Le composizioni più felici di Liberatore acquistano, come abbiamo visto, proporzioni monumentali, superiori spesso alla grandezza d’uomo. Combinando forme e volumi lo scultore coinvolge lo spettatore in un gioco, come se lo invitasse a toccare il bronzo con la mano per confermare con il contatto tattile l’impressione visuale, a fare il giro dell’opera per vederla da tutte le parti, a passare fra le figure di una composizione o magari, sia pure a stento, fra gli elementi di un volume scultorio. E’ un gioco che sembra destinato ai bambini ma che può indurre in tentazione anche il pubblico adulto, se non altro perché impensabile nelle sale di un museo, fra le opere dei vecchi maestri. Alla mostra attuale si possono vedere alcune di tali creazioni di Liberatore esposte nel Gran cortile del Palazzo d’Inverno dove fanno riferimento non tanto al barocco della residenza degli zar russi, con statue e vasi sul tetto, quanto all’isolotto di alberi nella parte centrale del cortile.

A partire dagli anni Novanta la ricerca di Liberatore volge sempre più spesso a forme più complesse, inventate da lui stesso. Di conseguenza, anche la superficie di tali composizioni si fa sempre più complessa e decorativamente ricercata. L’artista si abbandona con passione alla lavorazione della superficie. Diversamente da quelle di Henry Moore, nelle opere di questa serie non s’indovinano figure umane. Si tratta piuttosto di richiami a certi concetti di fondo: materia inanimata, terra, furia delle forze naturali. Pare che il legame con la terra si avverta soprattutto nei piccoli modelli in argilla che sono eseguiti con cura particolare. Parte di quella terra che è l’elemento fondamentale dell’intero creato, l’argilla, nelle mani dell’artista, acquista vita e anima (come la Terra nel racconto umoristico di Arthur Conan Doyle Quando la Terra urlò). Lo scultore cerca di esprimere attraverso la forma plastica i diversi stati della terra. A volte essa sembra benevola verso gli uomini e disposta a dare loro i propri frutti, mentre in altri casi è in conflitto con l’uomo opponendosi alla violenza da parte di questi e allora diventa simile ad un vulcano dal quale erompe la lava (Eruzione II, bronzo, 1994–1996).

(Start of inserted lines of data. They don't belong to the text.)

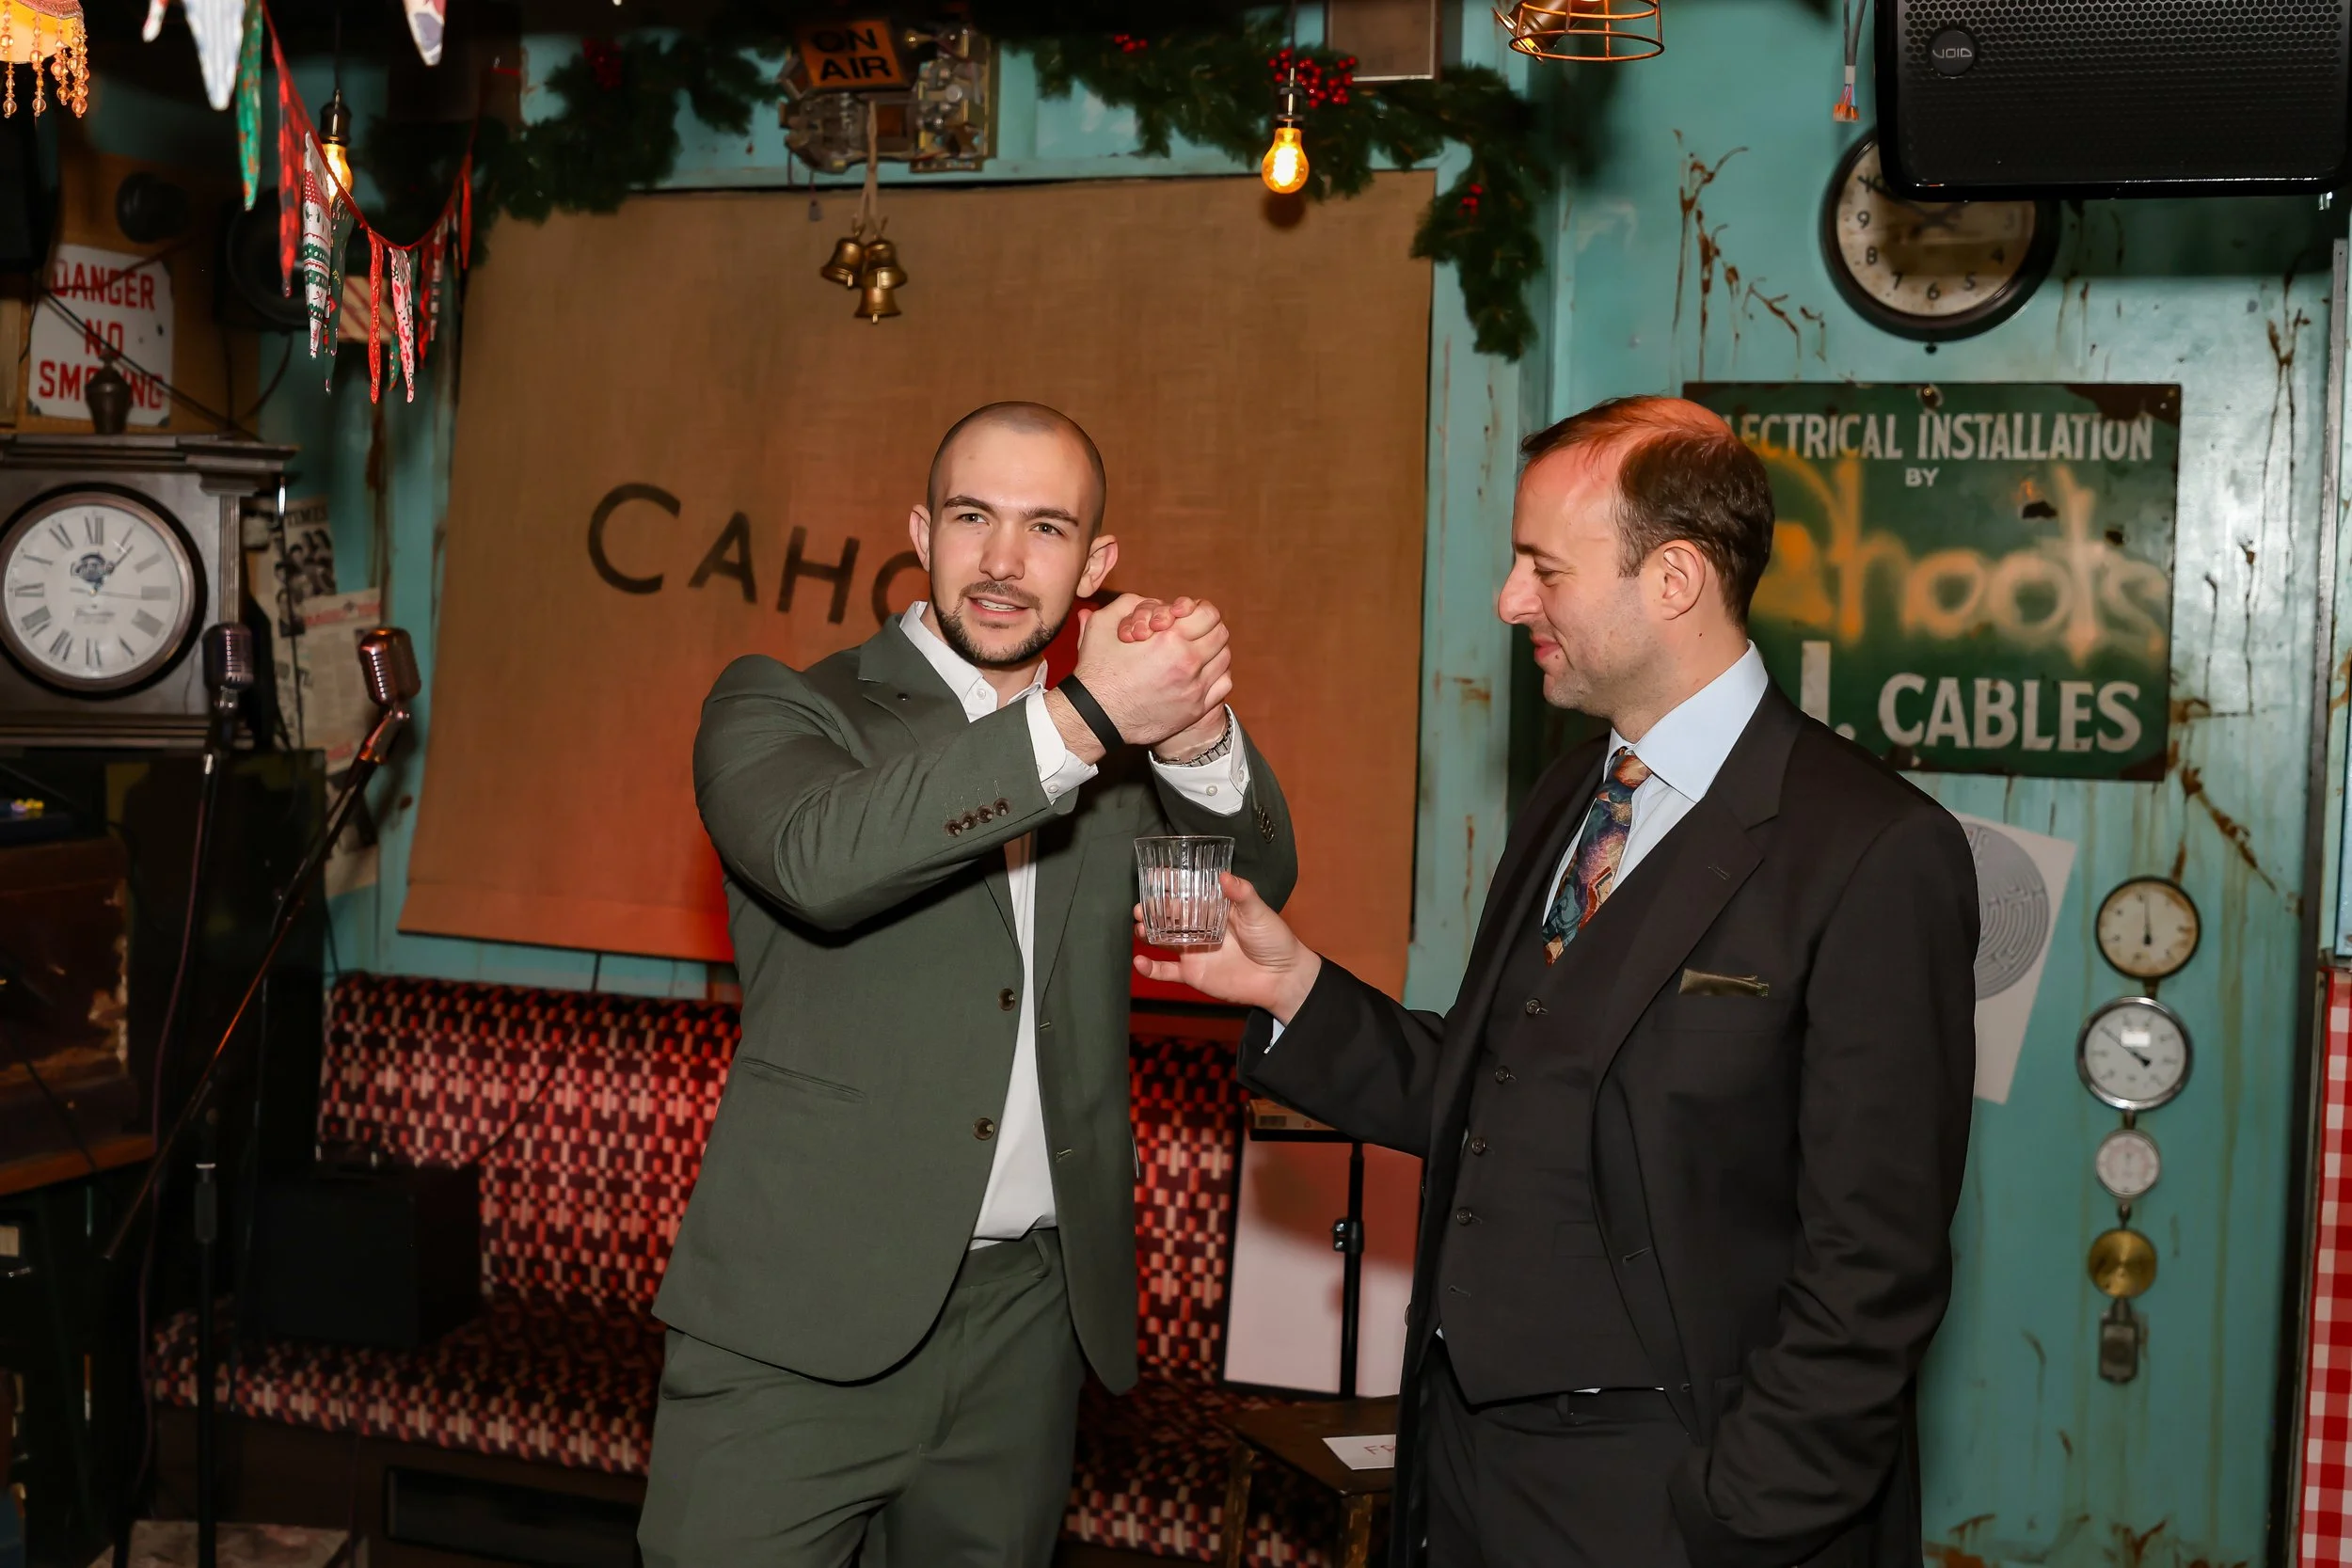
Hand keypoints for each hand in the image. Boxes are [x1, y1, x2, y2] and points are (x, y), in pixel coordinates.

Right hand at [1053, 592, 1230, 751]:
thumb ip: (1128, 604)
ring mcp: (1195, 688)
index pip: (1209, 614)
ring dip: (1213, 650)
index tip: (1188, 615)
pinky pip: (1223, 685)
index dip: (1199, 609)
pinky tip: (1201, 673)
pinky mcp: (1195, 708)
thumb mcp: (1102, 624)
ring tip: (1195, 651)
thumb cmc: (1097, 670)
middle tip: (1192, 631)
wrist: (1096, 716)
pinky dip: (1217, 675)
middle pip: (1220, 634)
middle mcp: (1188, 662)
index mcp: (1169, 638)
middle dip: (1207, 628)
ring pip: (1224, 658)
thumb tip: (1150, 602)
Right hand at [1134, 874, 1320, 1021]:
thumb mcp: (1259, 912)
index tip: (1155, 873)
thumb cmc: (1274, 940)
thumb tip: (1224, 876)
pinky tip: (1139, 961)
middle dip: (1152, 908)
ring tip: (1138, 926)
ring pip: (1162, 939)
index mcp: (1214, 908)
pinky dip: (1150, 969)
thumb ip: (1242, 894)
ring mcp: (1194, 950)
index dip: (1171, 883)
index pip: (1188, 891)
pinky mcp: (1192, 973)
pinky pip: (1166, 972)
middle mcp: (1200, 927)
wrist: (1281, 978)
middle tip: (1141, 905)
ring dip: (1147, 932)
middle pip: (1169, 915)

I modelli di Liberatore appartenenti a questo gruppo di opere hanno, a nostro parere, un particolare valore artistico. Sono fatti (si direbbe “montati”) da pezzetti d’argilla che assomigliano a delle piccole foglie o a dei petali di fiori che aderiscono stretti l’uno all’altro dando in tal modo luogo ad un certo ritmo preciso e persino ad una specie di ornamento. Tradotti in bronzo, questi petali perdono il loro tremolio, appaiono un po’ meccanici ma acquistano in cambio un nuovo effetto decorativo dovuto alla gradazione tonale del bronzo, dorato o patinato. In alcuni casi lo scultore accosta i due materiali, argilla e bronzo, ottenendo effetti originali. Alla terracotta e al bronzo si aggiunge talvolta il ferro, del quale si valorizza la superficie liscia (Angolare e arco rampante, bronzo, terracotta, ferro, 1999–2001). Come si è visto, l’uomo non è presente nella scultura di Liberatore che preferisce rifarsi alla natura nel suo insieme creando figure stereometriche risalenti a strutture naturali. Per questo motivo le opere del maestro si confanno, a nostro parere, più ad un paesaggio naturale, come quello di una pianura con alberi solitari, che ad un ambiente urbano. Per lo stesso motivo l’artista attribuisce una grande importanza al posizionamento dell’opera in un luogo preciso che ne determina le proporzioni. Crescendo fino a dimensioni notevoli le opere di Libratore diventano monumentali. Insolite come sono, esse possono suscitare associazioni differenti, ora con la quiete della natura che riposa (Isola, bronzo, 1989–1992), ora, al contrario, con forti sconvolgimenti dello spazio ideale e fisico (Città celeste e città terrestre, bronzo, 1996–1998). Abbandonandosi al processo creativo, Bruno Liberatore realizza un mondo tutto suo in cui domina la forma astratta che, secondo i casi, prende aspetti o di semplici volumi naturali o di strani prodotti della fantasia. In tutti i casi, però, egli resta schietto nella sua arte e trae un piacere spontaneo dal gioco delle forme e dei volumi. Più tardi si vedrà se il pubblico pietroburghese ha apprezzato questo gioco. Comunque sia, esso scoprirà in Bruno Liberatore un artista originale, impegnato in una continua ricerca.